Berlin: bunt, kreativ, cool

Die deutsche Hauptstadt hat in ihrer fast 800-jährigen Geschichte viele grundlegende Veränderungen erlebt, die das Stadtbild geprägt haben – erkunden Sie die preußische Architektur, den Bau der Mauer und das Regierungsviertel mit dem Reichstag. Eine besondere Blütezeit erlebte die Spreemetropole um 1920, als „Groß-Berlin“ zur größten Industriestadt Europas aufstieg. Heute ist das nicht mehr der Fall, aber es gibt ein faszinierendes neues Leben für ehemalige Fabriken, Industriehöfe und Industriegelände. Wo früher geschweißt und montiert wurde, gibt es heute Start-ups, Künstlerateliers, Theater usw. Manchmal werden auch Tech-Clubs und Restaurants zu neuen Mietern in diesen ehemaligen Industriegebäuden. Wo früher in der KulturBrauerei am Prenzalauer Berg Bier gebraut wurde, gibt es heute viel Kultur in einer wunderschönen Umgebung.

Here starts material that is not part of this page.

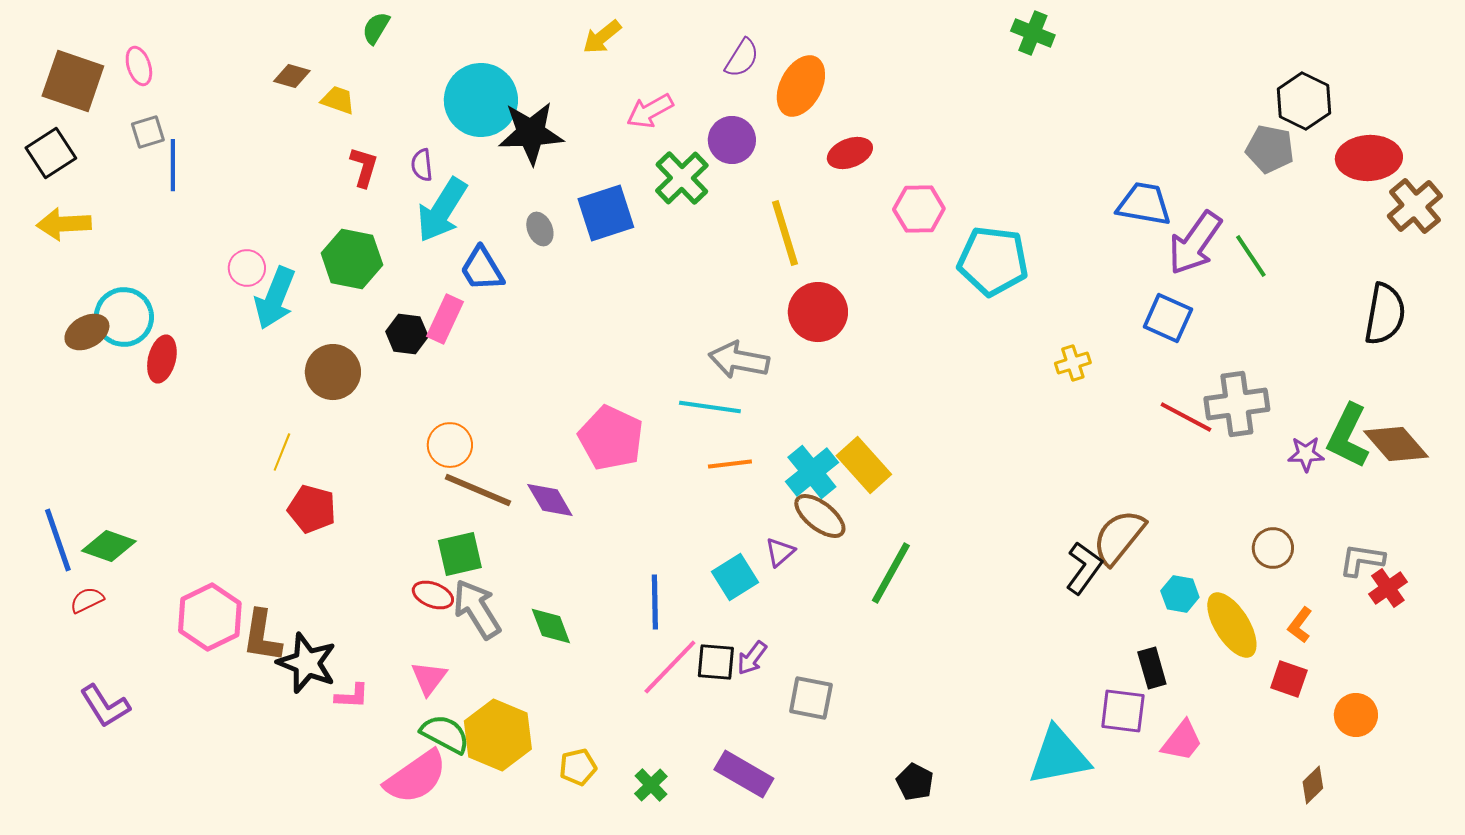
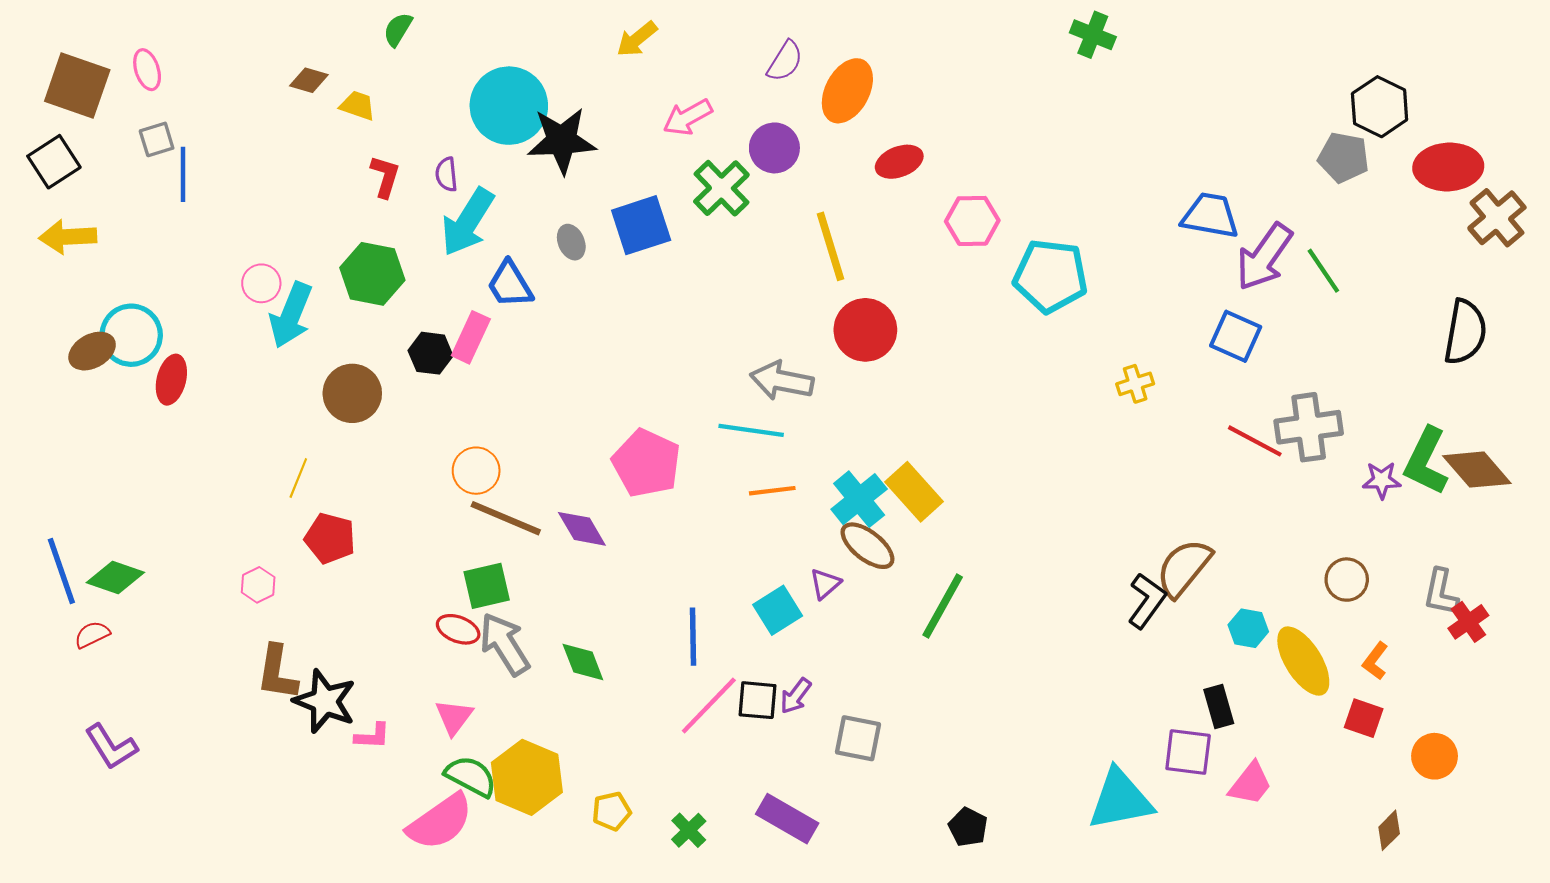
gray L-shape: (1362, 560) -> (1441, 592), turned -87
pink hexagon: (210, 617) -> (258, 585), moved, size x0.5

Ein weiteres gut erhaltenes Stück Industriearchitektur ist das ehemalige AEG-Werksgelände. Faszinierend sind die historischen technischen Anlagen und Fotografien, die im Industriesalon Schöneweide zu sehen sind.

Chemnitz: immer im Trend

Die Stadt am Nordrand des Erzgebirges im sächsischen Dreiländereck mit Leipzig und Dresden war lange Zeit ein Schöpfer und Produzent. Der Maschinen- und Motorenbau und vor allem die Textilindustrie haben geboomt. Um 1850 gab es in Chemnitz, das den Beinamen „Sächsisches Manchester“ erhielt, rund 150 Fabriken. Auf dieser Grundlage entwickelte sich ein enormer Reichtum an Kunst- und Architektursammlungen, von denen jedoch ein Großteil im Zweiten Weltkrieg zerstört wurde. Die nächste Seite in der Geschichte der Stadt brachte die Merkmale einer sozialistischen Musterstadt mit sich: breite Alleen, großzügige Plätze und getäfelte Häuser. Dann kam ein (neuer) Wendepunkt: Der Name „Karl-Marx-Stadt“ verschwand, nicht aber die Stadt. Das Karl-Marx-Denkmal – mit 2 x 13 Metern Höhe die zweitgrößte Porträtbüste der Welt. Und südlich des Theaterplatzes, der mit Oper, König-Albert-Museum und Peterskirche ein starkes architektonisches Ensemble ersten Ranges bildet, folgten nach der Wiedervereinigung Bauten wie das gläserne Kaufhof-Palais von Helmut Jahn. Seine Fassade erinnert an das Neue Rathaus von 1911 sowie an das Alte Rathaus, das auf die Renaissance zurückgeht.